#### [Your objective]
Please retype the entries exactly as they stand, leaving out any pictures.

#### [Data extracts]

--

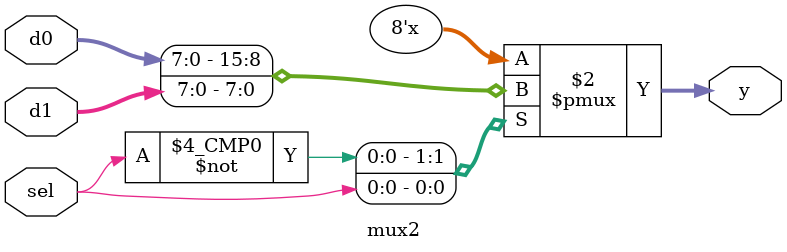
<source format=v>


module mux2 #(parameter WIDTH = 8) (
    input       [WIDTH-1:0] d0, d1,
    input       sel,
    output reg  [WIDTH-1:0] y
);

always @(*) begin
    case (sel)
        1'b0: y = d0;      // Select d0 when sel is 0
        1'b1: y = d1;      // Select d1 when sel is 1
        default: y = d0;   // Default to d0 for undefined sel (x or z)
    endcase
end

endmodule

</source>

--

#### [Final answer]
<source format=v>


module mux2 #(parameter WIDTH = 8) (
    input       [WIDTH-1:0] d0, d1,
    input       sel,
    output reg  [WIDTH-1:0] y
);

always @(*) begin
    case (sel)
        1'b0: y = d0;      // Select d0 when sel is 0
        1'b1: y = d1;      // Select d1 when sel is 1
        default: y = d0;   // Default to d0 for undefined sel (x or z)
    endcase
end

endmodule

</source>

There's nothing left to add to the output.